__DATA__.
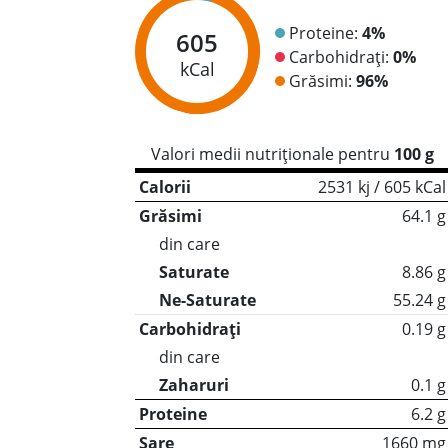
Proteine:
4%
605
Carbohidrați:
0%
kCal
Grăsimi:
96%
Valori medii nutriționale pentru
100 g
Calorii
2531 kj / 605 kCal
Grăsimi
64.1 g
din care
Saturate
8.86 g
Ne-Saturate
55.24 g
Carbohidrați
0.19 g
din care
Zaharuri
0.1 g
Proteine
6.2 g
Sare
1660 mg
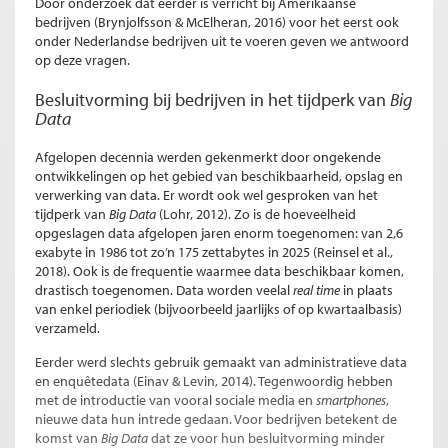
Door onderzoek dat eerder is verricht bij Amerikaanse
bedrijven (Brynjolfsson & McElheran, 2016) voor het eerst ook
onder Nederlandse bedrijven uit te voeren geven we antwoord
op deze vragen.
Besluitvorming bij bedrijven in het tijdperk van
Big
Data
Afgelopen decennia werden gekenmerkt door ongekende
ontwikkelingen op het gebied van beschikbaarheid, opslag en
verwerking van data. Er wordt ook wel gesproken van het
tijdperk van
Big Data
(Lohr, 2012). Zo is de hoeveelheid
opgeslagen data afgelopen jaren enorm toegenomen: van 2,6
exabyte in 1986 tot zo’n 175 zettabytes in 2025 (Reinsel et al.,
2018). Ook is de frequentie waarmee data beschikbaar komen,
drastisch toegenomen. Data worden veelal
real time
in plaats
van enkel periodiek (bijvoorbeeld jaarlijks of op kwartaalbasis)
verzameld.
Eerder werd slechts gebruik gemaakt van administratieve data
en enquêtedata (Einav & Levin, 2014). Tegenwoordig hebben
met de introductie van vooral sociale media en
smartphones
,
nieuwe data hun intrede gedaan. Voor bedrijven betekent de
komst van
Big Data
dat ze voor hun besluitvorming minder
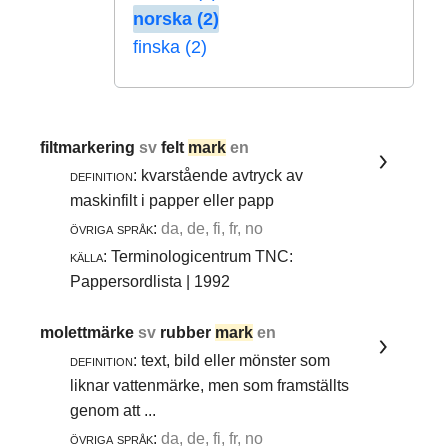
norska (2)
finska (2)
filtmarkering
sv
felt
mark
en
definition:
kvarstående avtryck av
maskinfilt i papper eller papp
övriga språk:
da, de, fi, fr, no
källa:
Terminologicentrum TNC:
Pappersordlista | 1992
molettmärke
sv
rubber
mark
en
definition:
text, bild eller mönster som
liknar vattenmärke, men som framställts
genom att ...
övriga språk:
da, de, fi, fr, no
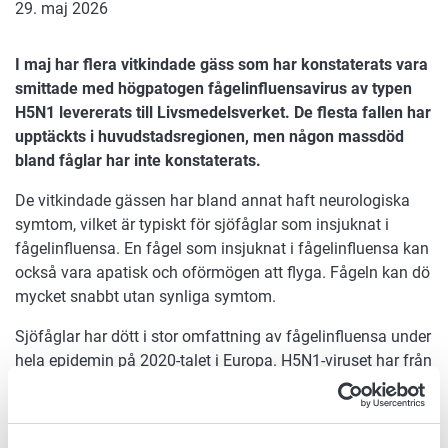
29. maj 2026
I maj har flera vitkindade gäss som har konstaterats vara
smittade med högpatogen fågelinfluensavirus av typen
H5N1 levererats till Livsmedelsverket. De flesta fallen har
upptäckts i huvudstadsregionen, men någon massdöd
bland fåglar har inte konstaterats.
De vitkindade gässen har bland annat haft neurologiska
symtom, vilket är typiskt för sjöfåglar som insjuknat i
fågelinfluensa. En fågel som insjuknat i fågelinfluensa kan
också vara apatisk och oförmögen att flyga. Fågeln kan dö
mycket snabbt utan synliga symtom.
Sjöfåglar har dött i stor omfattning av fågelinfluensa under
hela epidemin på 2020-talet i Europa. H5N1-viruset har från
och med hösten 2025 orsakat betydande dödlighet bland
vilda fåglar. På olika håll i Europa har fågelinfluensan
också spridits till fjäderfä.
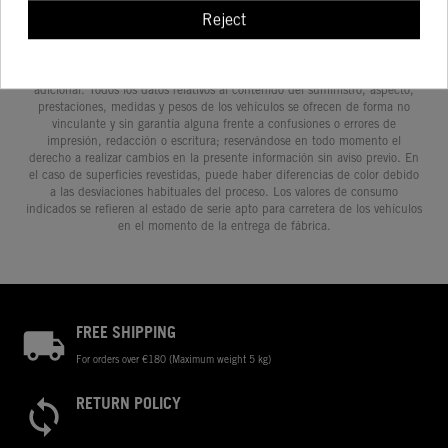
Reject
Determinadas características de los vehículos que aparecen en las
imágenes pueden variar con respecto a los modelos de serie, y algunas
imágenes muestran equipamiento opcional, disponible por un coste
adicional. Todos los datos relativos al contenido del suministro, aspecto,
prestaciones, medidas y pesos de los vehículos se ofrecen de forma no
vinculante y sin garantía alguna frente a confusiones o errores de
impresión, redacción o escritura; reservándose en todo momento el
derecho a realizar cambios en la presente información sin aviso previo. En
el caso de superficies revestidas, puede haber diferencias de color debido
a las desviaciones habituales del proceso. Los valores de consumo
indicados se refieren al estado de serie apto para carretera de los vehículos
en el momento de la entrega de fábrica.
FREE SHIPPING
For orders over €180 (Maximum weight 5 kg)
RETURN POLICY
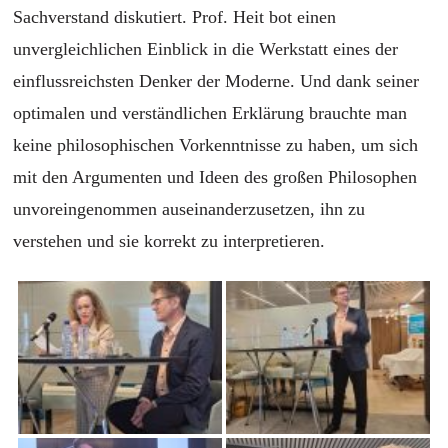
Sachverstand diskutiert. Prof. Heit bot einen
unvergleichlichen Einblick in die Werkstatt eines der
einflussreichsten Denker der Moderne. Und dank seiner
optimalen und verständlichen Erklärung brauchte man
keine philosophischen Vorkenntnisse zu haben, um sich
mit den Argumenten und Ideen des großen Philosophen
unvoreingenommen auseinanderzusetzen, ihn zu
verstehen und sie korrekt zu interpretieren.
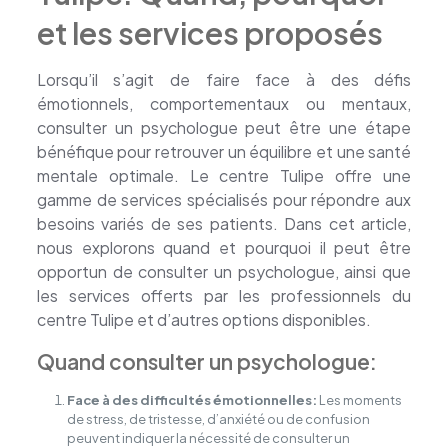
et les services proposés
Lorsqu’il s’agit de faire face à des défis
émotionnels, comportementaux ou mentaux,
consulter un psychologue peut être une étape
bénéfique pour retrouver un équilibre et une santé
mentale optimale. Le centre Tulipe offre une
gamme de services spécialisés pour répondre aux
besoins variés de ses patients. Dans cet article,
nous explorons quand et pourquoi il peut être
opportun de consulter un psychologue, ainsi que
les services offerts par les professionnels du
centre Tulipe et d’autres options disponibles.
Quand consulter un psychologue:
Face à des difficultés émotionnelles:
Les moments
de stress, de tristesse, d’anxiété ou de confusion
peuvent indiquer la nécessité de consulter un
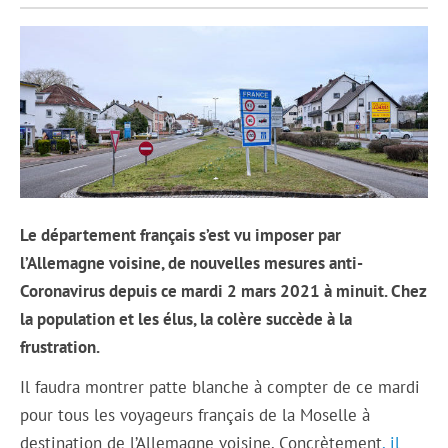
Le département français s’est vu imposer par
l’Allemagne voisine, de nouvelles mesures anti-
Coronavirus depuis ce mardi 2 mars 2021 à minuit. Chez
la population et les élus, la colère succède à la
frustration.
Il faudra montrer patte blanche à compter de ce mardi
pour tous les voyageurs français de la Moselle à
destination de l’Allemagne voisine. Concrètement
, il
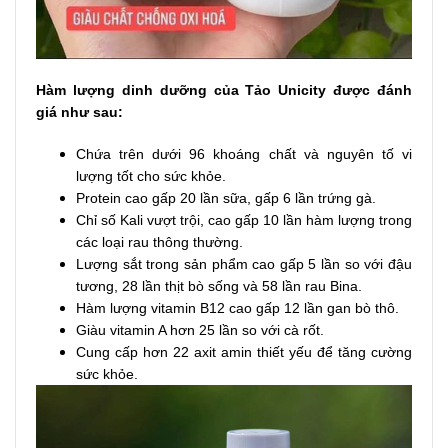
Hàm lượng dinh dưỡng của Tảo Unicity được đánh
giá như sau:
Chứa trên dưới 96 khoáng chất và nguyên tố vi
lượng tốt cho sức khỏe.
Protein cao gấp 20 lần sữa, gấp 6 lần trứng gà.
Chỉ số Kali vượt trội, cao gấp 10 lần hàm lượng trong
các loại rau thông thường.
Lượng sắt trong sản phẩm cao gấp 5 lần so với đậu
tương, 28 lần thịt bò sống và 58 lần rau Bina.
Hàm lượng vitamin B12 cao gấp 12 lần gan bò thô.
Giàu vitamin A hơn 25 lần so với cà rốt.
Cung cấp hơn 22 axit amin thiết yếu để tăng cường
sức khỏe.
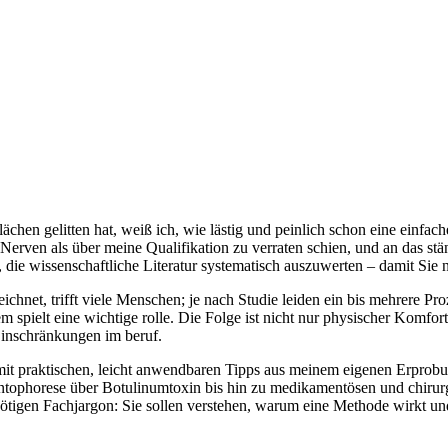
ächen gelitten hat, weiß ich, wie lästig und peinlich schon eine einfa
en als über ‌meine ‌Qualifikation zu verraten‍ schien, ⁤und ‍an das stä
die wissenschaftliche Literatur systematisch auszuwerten – damit Sie ‍
ichnet, trifft viele Menschen; ⁢je nach Studie leiden ein bis mehrere Pro
m spielt eine wichtige rolle. Die Folge ist nicht‍ nur physischer Komfor
inschränkungen im beruf.
e mit praktischen, leicht anwendbaren Tipps aus meinem eigenen Erprobu
ontophorese über Botulinumtoxin bis hin zu medikamentösen und chirur
ötigen Fachjargon: Sie‍ sollen verstehen, warum eine Methode wirkt und 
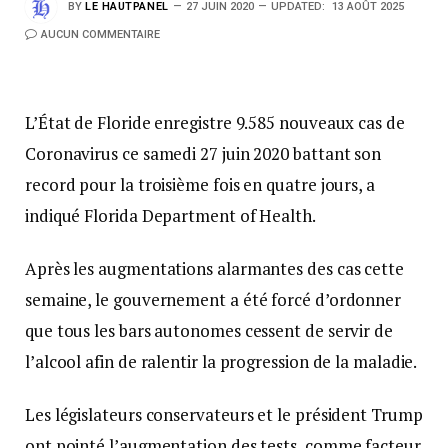
BY
LE HAUTPANEL
27 JUIN 2020
UPDATED:
13 AOÛT 2025
AUCUN COMMENTAIRE
L’État de Floride enregistre 9.585 nouveaux cas de
Coronavirus ce samedi 27 juin 2020 battant son
record pour la troisième fois en quatre jours, a
indiqué Florida Department of Health.
Après les augmentations alarmantes des cas cette
semaine, le gouvernement a été forcé d’ordonner
que tous les bars autonomes cessent de servir de
l’alcool afin de ralentir la progression de la maladie.
Les législateurs conservateurs et le président Trump
ont pointé l’augmentation des tests, comme facteur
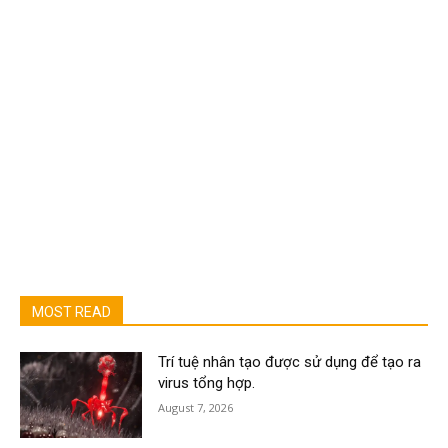
MOST READ
Trí tuệ nhân tạo được sử dụng để tạo ra
virus tổng hợp.
August 7, 2026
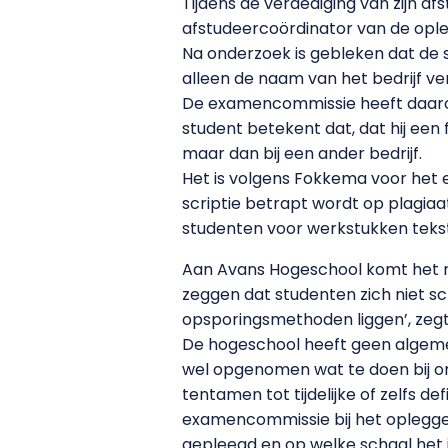
Tijdens de verdediging van zijn a
afstudeercoördinator van de oplei
Na onderzoek is gebleken dat de s
alleen de naam van het bedrijf v
De examencommissie heeft daarom 
student betekent dat, dat hij een
maar dan bij een ander bedrijf.
Het is volgens Fokkema voor het e
scriptie betrapt wordt op plagiaa
studenten voor werkstukken teks
Aan Avans Hogeschool komt het maa
zeggen dat studenten zich niet s
opsporingsmethoden liggen’, zegt
De hogeschool heeft geen algemee
wel opgenomen wat te doen bij on
tentamen tot tijdelijke of zelfs d
examencommissie bij het opleggen
gepleegd en op welke schaal het 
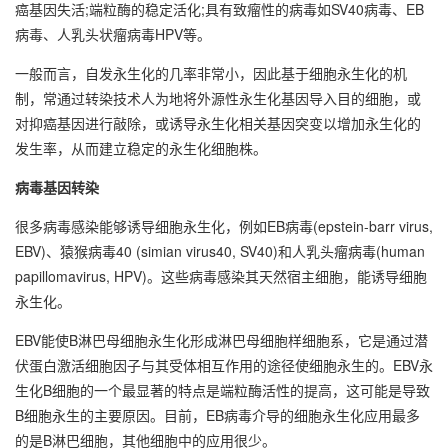
癌基因失活;端粒酶的稳定活化;具有致瘤性的病毒如SV40病毒、EB
病毒、人乳头状瘤病毒HPV等。
一般而言，自发永生化的几率非常小，因此基于细胞永生化的机
制，常通过转染技术人为地将外源性永生化基因导入目的细胞，或
对抑癌基因进行敲除，或诱导永生化相关基因突变以增加永生化的
发生率，从而建立稳定的永生化细胞株。
病毒基因转染
很多病毒感染能够诱导细胞永生化，例如EB病毒(epstein-barr virus,
EBV)、猿猴病毒40 (simian virus40, SV40)和人乳头瘤病毒(human
papillomavirus, HPV)。这些病毒感染其天然宿主细胞，能诱导细胞
永生化。
EBV能使B淋巴母细胞永生化形成淋巴母细胞样细胞系，它是通过潜
伏蛋白激活细胞因子与其受体相互作用的途径使细胞永生的。EBV永
生化B细胞的一个最显著的特点是端粒酶活性的提高，这可能是导致
B细胞永生的主要原因。目前，EB病毒介导的细胞永生化应用最多
的是B淋巴细胞，其他细胞中的应用很少。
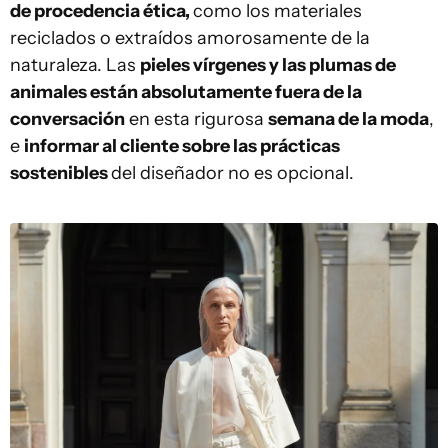
de procedencia ética,
como los materiales
reciclados o extraídos amorosamente de la
naturaleza. Las
pieles vírgenes y las plumas de
animales están absolutamente fuera de la
conversación
en esta rigurosa
semana de la moda
,
e
informar al cliente sobre las prácticas
sostenibles
del diseñador no es opcional.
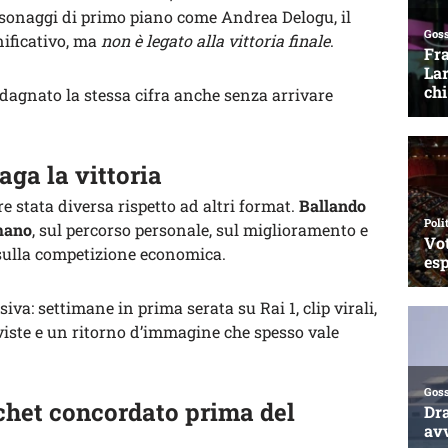
rsonaggi di primo piano come Andrea Delogu, il
nificativo, ma
non è legato alla vittoria finale
.
adagnato la stessa cifra anche senza arrivare
ga la vittoria
e stata diversa rispetto ad altri format.
Ballando
umano
, sul percorso personale, sul miglioramento e
 sulla competizione economica.
siva: settimane in prima serata su Rai 1, clip virali,
rviste e un ritorno d’immagine che spesso vale
achet concordato prima del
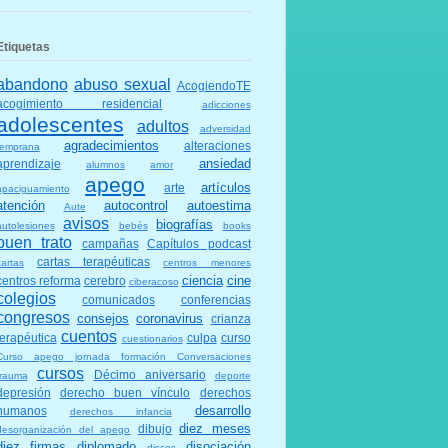
Etiquetas
abandono
abuso sexual
AcogiendoTE
acogimiento residencial
adicciones
adolescentes
adultos
adversidad
agradecimientos
alteraciones
temprana
ansiedad
aprendizaje
alumnos
amor
apego
artículos
arte
apaciguamiento
atención
autocontrol
autoestima
Aute
avisos
biografías
autolesiones
bebés
books
buen trato
campañas
Capítulos podcast
cartas terapéuticas
cartas
centros menores
ciencia
cine
centros reforma
cerebro
ciberacoso
colegios
comunicados
conferencias
congresos
consejos
coronavirus
crianza
cuentos
terapéutica
culpa
curso
cuestionarios
Curso apego jornada formación Conversaciones
cursos
Décimo aniversario
trauma
deporte
depresión
derecho buen vínculo
derechos
desarrollo
humanos
derechos infancia
diez meses
dibujo
desorganización del apego
diez firmas
diplomado
disociación
discos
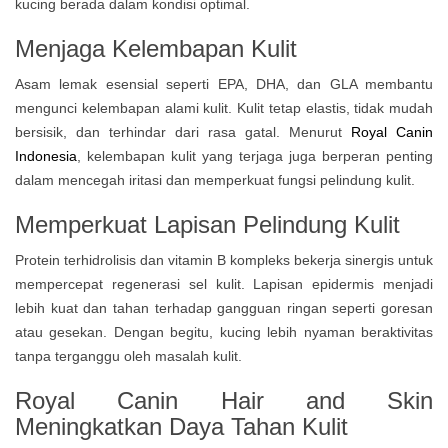
kucing berada dalam kondisi optimal.
Menjaga Kelembapan Kulit
Asam lemak esensial seperti EPA, DHA, dan GLA membantu
mengunci kelembapan alami kulit. Kulit tetap elastis, tidak mudah
bersisik, dan terhindar dari rasa gatal. Menurut
Royal Canin
Indonesia
, kelembapan kulit yang terjaga juga berperan penting
dalam mencegah iritasi dan memperkuat fungsi pelindung kulit.
Memperkuat Lapisan Pelindung Kulit
Protein terhidrolisis dan vitamin B kompleks bekerja sinergis untuk
mempercepat regenerasi sel kulit. Lapisan epidermis menjadi
lebih kuat dan tahan terhadap gangguan ringan seperti goresan
atau gesekan. Dengan begitu, kucing lebih nyaman beraktivitas
tanpa terganggu oleh masalah kulit.
Royal Canin Hair and Skin
Meningkatkan Daya Tahan Kulit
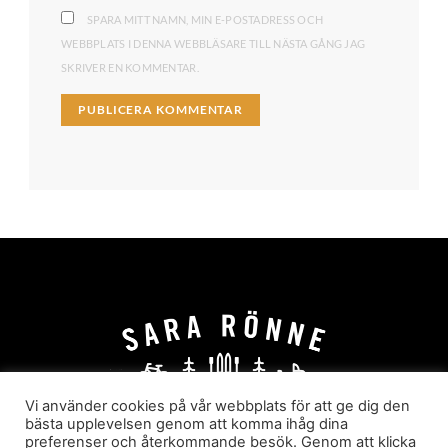
SPARA MITT NAMN, MIN E-POSTADRESS OCH
WEBBPLATS I DENNA WEBBLÄSARE TILL NÄSTA GÅNG JAG
SKRIVER EN KOMMENTAR.
Vi använder cookies på vår webbplats för att ge dig den
bästa upplevelsen genom att komma ihåg dina
preferenser och återkommande besök. Genom att klicka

__TASK OBJECTIVE__. Extract from the material all lines containing the string "wordt".

__SOLUTION TO THE EXERCISE__.
verwerking van data. Er wordt ook wel gesproken van het
scriptie betrapt wordt op plagiaa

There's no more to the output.